L’arrivée massive des grands modèles de langage (LLM) change radicalement la donne. Si l’IA ne remplace pas encore les ingénieurs seniors, elle s’attaque directement aux tâches qui étaient traditionnellement confiées aux profils juniors. Aux États-Unis, l’investissement en data centers a même été multiplié par trois en trois ans pour soutenir cette demande.
Voici les chiffres clés du recul de l’emploi des 15-29 ans (hors alternants) sur un an au quatrième trimestre 2025 :
- Activités informatiques : -7,4 % (contre seulement -0,7 % pour l’ensemble du secteur privé).
- Édition : -5,8 %.
- Conseil en gestion : -3,7 %.
Un choc mondial qui frappe les « cols blancs »
La France n’est pas un cas isolé. Aux États-Unis, l’emploi des 22-25 ans dans les métiers les plus exposés à l’IA a chuté de 16 % depuis la diffusion de l’IA générative. C’est un véritable choc de productivité qui redéfinit la hiérarchie en entreprise : l’IA est jugée « substituable » pour les tâches de début de carrière, mais « complémentaire » pour les experts.

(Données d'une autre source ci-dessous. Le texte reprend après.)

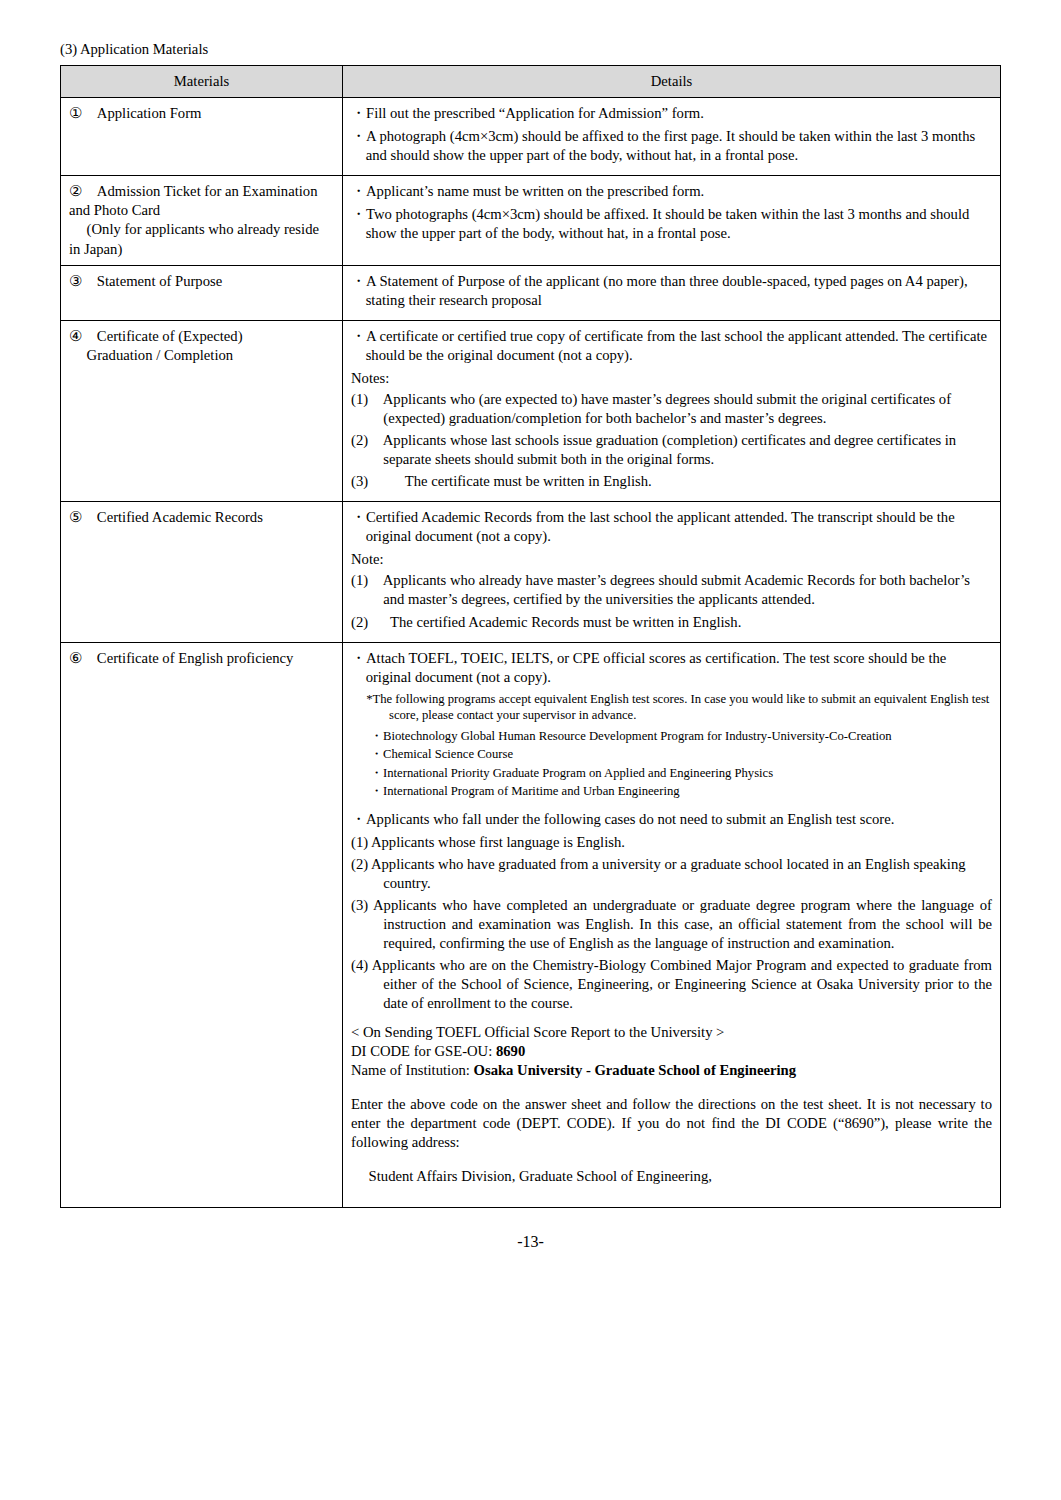(3) Application Materials
| Materials | Details |
| --- | --- |
| ① Application Form | ・Fill out the prescribed “Application for Admission” form. ・A photograph (4cm×3cm) should be affixed to the first page. It should be taken within the last 3 months and should show the upper part of the body, without hat, in a frontal pose. |
| ② Admission Ticket for an Examination and Photo Card (Only for applicants who already reside in Japan) | ・Applicant’s name must be written on the prescribed form. ・Two photographs (4cm×3cm) should be affixed. It should be taken within the last 3 months and should show the upper part of the body, without hat, in a frontal pose. |
| ③ Statement of Purpose | ・A Statement of Purpose of the applicant (no more than three double-spaced, typed pages on A4 paper), stating their research proposal |
| ④ Certificate of (Expected) Graduation / Completion | ・A certificate or certified true copy of certificate from the last school the applicant attended. The certificate should be the original document (not a copy). Notes: (1) Applicants who (are expected to) have master’s degrees should submit the original certificates of (expected) graduation/completion for both bachelor’s and master’s degrees. (2) Applicants whose last schools issue graduation (completion) certificates and degree certificates in separate sheets should submit both in the original forms. (3) The certificate must be written in English. |
| ⑤ Certified Academic Records | ・Certified Academic Records from the last school the applicant attended. The transcript should be the original document (not a copy). Note: (1) Applicants who already have master’s degrees should submit Academic Records for both bachelor’s and master’s degrees, certified by the universities the applicants attended. (2) The certified Academic Records must be written in English. |
| ⑥ Certificate of English proficiency | ・Attach TOEFL, TOEIC, IELTS, or CPE official scores as certification. The test score should be the original document (not a copy). *The following programs accept equivalent English test scores. In case you would like to submit an equivalent English test score, please contact your supervisor in advance. ・Biotechnology Global Human Resource Development Program for Industry-University-Co-Creation ・Chemical Science Course ・International Priority Graduate Program on Applied and Engineering Physics ・International Program of Maritime and Urban Engineering ・Applicants who fall under the following cases do not need to submit an English test score. (1) Applicants whose first language is English. (2) Applicants who have graduated from a university or a graduate school located in an English speaking country. (3) Applicants who have completed an undergraduate or graduate degree program where the language of instruction and examination was English. In this case, an official statement from the school will be required, confirming the use of English as the language of instruction and examination. (4) Applicants who are on the Chemistry-Biology Combined Major Program and expected to graduate from either of the School of Science, Engineering, or Engineering Science at Osaka University prior to the date of enrollment to the course. < On Sending TOEFL Official Score Report to the University > DI CODE for GSE-OU: 8690 Name of Institution: Osaka University - Graduate School of Engineering Enter the above code on the answer sheet and follow the directions on the test sheet. It is not necessary to enter the department code (DEPT. CODE). If you do not find the DI CODE (“8690”), please write the following address: Student Affairs Division, Graduate School of Engineering, |
-13-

| Indicateur (2025) | États-Unis | France |
|---|---|---|
| Contribution IA à la croissance | +0,7 point | +0,1 point |
| Poids investissement logiciels / PIB | 2,5 % | Donnée non isolée |
| Emploi 15-29 ans (Info) | Recul marqué | -7,4 % |
Comment s’adapter quand on est jeune diplômé en 2026 ?
Si vous êtes actuellement en formation, le message n’est pas de changer de voie, mais de monter en gamme. Les entreprises ne cherchent plus de simples exécutants de code ou de données, mais des profils capables de piloter ces nouveaux outils. En 2024, déjà 42 % des entreprises de l’information-communication utilisaient l’IA en France, contre 10 % en moyenne nationale.

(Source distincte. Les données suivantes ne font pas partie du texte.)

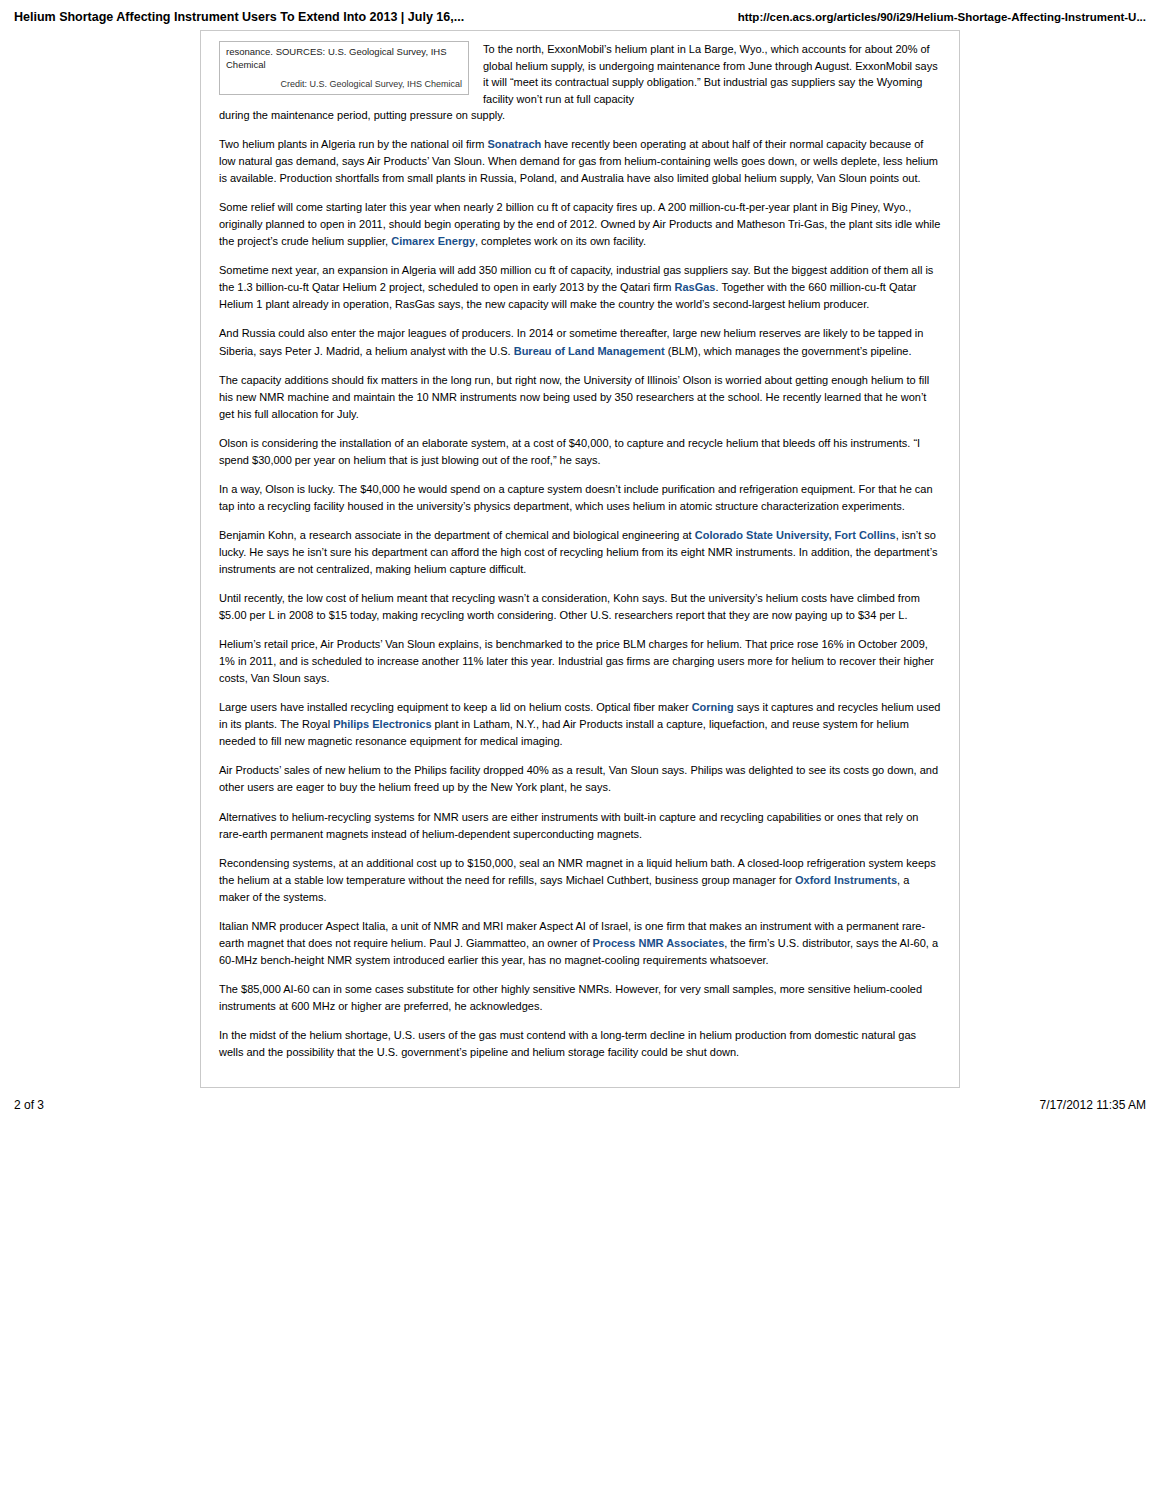Helium Shortage Affecting Instrument Users To Extend Into 2013 | July 16,...
http://cen.acs.org/articles/90/i29/Helium-Shortage-Affecting-Instrument-U...
resonance. SOURCES: U.S. Geological Survey, IHS Chemical Credit: U.S. Geological Survey, IHS Chemical
To the north, ExxonMobil’s helium plant in La Barge, Wyo., which accounts for about 20% of global helium supply, is undergoing maintenance from June through August. ExxonMobil says it will “meet its contractual supply obligation.” But industrial gas suppliers say the Wyoming facility won’t run at full capacity
during the maintenance period, putting pressure on supply.
Two helium plants in Algeria run by the national oil firm Sonatrach have recently been operating at about half of their normal capacity because of low natural gas demand, says Air Products’ Van Sloun. When demand for gas from helium-containing wells goes down, or wells deplete, less helium is available. Production shortfalls from small plants in Russia, Poland, and Australia have also limited global helium supply, Van Sloun points out.
Some relief will come starting later this year when nearly 2 billion cu ft of capacity fires up. A 200 million-cu-ft-per-year plant in Big Piney, Wyo., originally planned to open in 2011, should begin operating by the end of 2012. Owned by Air Products and Matheson Tri-Gas, the plant sits idle while the project’s crude helium supplier, Cimarex Energy, completes work on its own facility.
Sometime next year, an expansion in Algeria will add 350 million cu ft of capacity, industrial gas suppliers say. But the biggest addition of them all is the 1.3 billion-cu-ft Qatar Helium 2 project, scheduled to open in early 2013 by the Qatari firm RasGas. Together with the 660 million-cu-ft Qatar Helium 1 plant already in operation, RasGas says, the new capacity will make the country the world’s second-largest helium producer.
And Russia could also enter the major leagues of producers. In 2014 or sometime thereafter, large new helium reserves are likely to be tapped in Siberia, says Peter J. Madrid, a helium analyst with the U.S. Bureau of Land Management (BLM), which manages the government’s pipeline.
The capacity additions should fix matters in the long run, but right now, the University of Illinois’ Olson is worried about getting enough helium to fill his new NMR machine and maintain the 10 NMR instruments now being used by 350 researchers at the school. He recently learned that he won’t get his full allocation for July.
Olson is considering the installation of an elaborate system, at a cost of $40,000, to capture and recycle helium that bleeds off his instruments. “I spend $30,000 per year on helium that is just blowing out of the roof,” he says.
In a way, Olson is lucky. The $40,000 he would spend on a capture system doesn’t include purification and refrigeration equipment. For that he can tap into a recycling facility housed in the university’s physics department, which uses helium in atomic structure characterization experiments.
Benjamin Kohn, a research associate in the department of chemical and biological engineering at Colorado State University, Fort Collins, isn’t so lucky. He says he isn’t sure his department can afford the high cost of recycling helium from its eight NMR instruments. In addition, the department’s instruments are not centralized, making helium capture difficult.
Until recently, the low cost of helium meant that recycling wasn’t a consideration, Kohn says. But the university’s helium costs have climbed from $5.00 per L in 2008 to $15 today, making recycling worth considering. Other U.S. researchers report that they are now paying up to $34 per L.
Helium’s retail price, Air Products’ Van Sloun explains, is benchmarked to the price BLM charges for helium. That price rose 16% in October 2009, 1% in 2011, and is scheduled to increase another 11% later this year. Industrial gas firms are charging users more for helium to recover their higher costs, Van Sloun says.
Large users have installed recycling equipment to keep a lid on helium costs. Optical fiber maker Corning says it captures and recycles helium used in its plants. The Royal Philips Electronics plant in Latham, N.Y., had Air Products install a capture, liquefaction, and reuse system for helium needed to fill new magnetic resonance equipment for medical imaging.
Air Products’ sales of new helium to the Philips facility dropped 40% as a result, Van Sloun says. Philips was delighted to see its costs go down, and other users are eager to buy the helium freed up by the New York plant, he says.
Alternatives to helium-recycling systems for NMR users are either instruments with built-in capture and recycling capabilities or ones that rely on rare-earth permanent magnets instead of helium-dependent superconducting magnets.
Recondensing systems, at an additional cost up to $150,000, seal an NMR magnet in a liquid helium bath. A closed-loop refrigeration system keeps the helium at a stable low temperature without the need for refills, says Michael Cuthbert, business group manager for Oxford Instruments, a maker of the systems.
Italian NMR producer Aspect Italia, a unit of NMR and MRI maker Aspect AI of Israel, is one firm that makes an instrument with a permanent rare-earth magnet that does not require helium. Paul J. Giammatteo, an owner of Process NMR Associates, the firm’s U.S. distributor, says the AI-60, a 60-MHz bench-height NMR system introduced earlier this year, has no magnet-cooling requirements whatsoever.
The $85,000 AI-60 can in some cases substitute for other highly sensitive NMRs. However, for very small samples, more sensitive helium-cooled instruments at 600 MHz or higher are preferred, he acknowledges.
In the midst of the helium shortage, U.S. users of the gas must contend with a long-term decline in helium production from domestic natural gas wells and the possibility that the U.S. government’s pipeline and helium storage facility could be shut down.
2 of 3
7/17/2012 11:35 AM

La valeur ajoutée humaine se déplace vers des compétences que l’algorithme ne maîtrise pas :
- L’esprit critique : Valider et corriger les résultats parfois biaisés des LLM.
- Le cadrage : Comprendre les besoins business complexes avant de prompter.
- La curiosité : Anticiper les évolutions d’un marché en recomposition permanente.
La transformation est profonde. L’INSEE souligne que ce retournement est « brutal et concomitant de l’arrivée de cette nouvelle technologie ».